1

I want to have two faust agents listening the same kafka topic, but every agent uses its own filter before process the events, and their event sets doesn't intersect.

In the documentation we have an example: https://faust.readthedocs.io/en/latest/userguide/streams.html#id4

If two agents use streams subscribed to the same topic:

 topic = app.topic('orders')

 @app.agent(topic)
 async def processA(stream):
      async for value in stream:
          print(f'A: {value}')

 @app.agent(topic)
  async def processB(stream):
       async for value in stream:
           print(f'B: {value}')

The Conductor will forward every message received on the “orders” topic to both of the agents, increasing the reference count whenever it enters an agents stream.

The reference count decreases when the event is acknowledged, and when it reaches zero the consumer will consider that offset as “done” and can commit it.

And below for filters https://faust.readthedocs.io/en/latest/userguide/streams.html#id13:

@app.agent() async def process(stream):
    async for value in stream.filter(lambda: v > 1000).group_by(...):
        ...

I use some complicated filter but as a result divide the stream in two parts for two agents with completely different logic. (I don't use group_by)

If two agents are working together everything is OK. But if I stop them and restart each will process the stream from the beginning.

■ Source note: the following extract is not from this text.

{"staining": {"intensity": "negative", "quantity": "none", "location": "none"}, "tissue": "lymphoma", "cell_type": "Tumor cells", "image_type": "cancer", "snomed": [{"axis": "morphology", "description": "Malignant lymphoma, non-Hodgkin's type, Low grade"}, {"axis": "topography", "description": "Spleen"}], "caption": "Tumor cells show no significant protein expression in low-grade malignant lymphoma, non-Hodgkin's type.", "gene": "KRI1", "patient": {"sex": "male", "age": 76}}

Because every event was not acknowledged by one of the agents. If I acknowledge all events in every agent when if one of the agents will not be started the second will clean the topic. (If one is crushed and restarted the conductor will see three subscribers as it's waiting 20 min the crushed agent for response).

I just want to separate events on two parts. How can I do the appropriate synchronization in this case?

OneCricketeer
  • 179,855
  • 19
  • 132
  • 245
Роман Коптев
  • 1,555
  • 1
  • 13
  • 35
  • Both are using the same group id? What offset did you configure the consumer to start at? – OneCricketeer Feb 12 '20 at 23:58
  • @cricket_007 I've just started from the default doc's samples. – Роман Коптев Feb 13 '20 at 08:14
  • Okay, well. Using group by is not a filter, and what exactly are you needing to synchronize? – OneCricketeer Feb 13 '20 at 08:18
  • @cricket_007 I use the `filter` but I don't use `group_by` because I don't have one field to split the stream. The filter function has condition on three fields to split the stream on two non intersecting parts for two agents. – Роман Коптев Feb 13 '20 at 08:22
  • Okay, and what's the problem exactly? – OneCricketeer Feb 13 '20 at 08:34
  • @cricket_007 The events in the stream should go to the appropriate agent and should be deleted from the stream after that. And now If one agent filter out an event in the stream the event remains in the queue because it is unacknowledged by this agent as the agents are in the same group. – Роман Коптев Feb 13 '20 at 08:41
  • @cricket_007 Is it possible to assign group_id for the agent explicitly? I can also create inmemory channel and forward filtered events to it, than subsribe an agent to the filtered channel. But I think I can loose events in this case if the script crushes. And in this case the reply can't be send – Роман Коптев Feb 13 '20 at 10:54
  • 1) It's impossible to remove messages from a Kafka topic after reading them. That's not how Kafka works. – OneCricketeer Feb 13 '20 at 13:08
  • 2) You assign the group by assigning the ID https://faust.readthedocs.io/en/latest/userguide/settings.html#std:setting-id. And Kafka has at least once semantics by default, if you're doing a filter, chances are more likely you'll end up filtering the same events more than once – OneCricketeer Feb 13 '20 at 13:14
  • @cricket_007 2) But it's global settings. What can I do to use it on the agent level? Create several apps? – Роман Коптев Feb 13 '20 at 15:20
  • Yes, you would have to. Thus "microservices" – OneCricketeer Feb 13 '20 at 15:44
  • Should you use a `callable` as the first argument of group_by? @РоманКоптев – William Sep 25 '20 at 06:27

1 Answers1

0

the faust filtering has some bugs when it comes to acknowledging filtered out events. I suggest to not use the fault.filter() feature but a simple if...then...else statements style when consuming from the stream, similar to the below:

@app.agent(topic)
async def process(stream):
    async for event in stream:
        if event.amount >= 300.0:
            yield event
Ameida
  • 153
  • 1
  • 1
  • 9